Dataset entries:
►
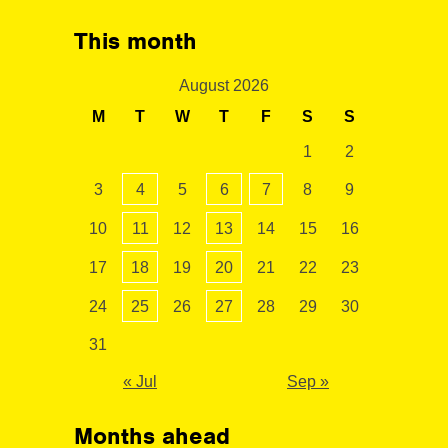
This month
August 2026
M
T
W
T
F
S
S
1
2
3
4
5
6
7
8
9
10
11
12
13
14
15
16
17
18
19
20
21
22
23
24
25
26
27
28
29
30
31
« Jul
Sep »
Months ahead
◄
DESCRIPTION OF THE TASK: Every record, word for word, should be given back without its pictures.

ANSWER:
This month
August 2026
M
T
W
T
F
S
S
1
2
3
4
5
6
7
8
9
10
11
12
13
14
15
16
17
18
19
20
21
22
23
24
25
26
27
28
29
30
31
« Jul
Sep »
Months ahead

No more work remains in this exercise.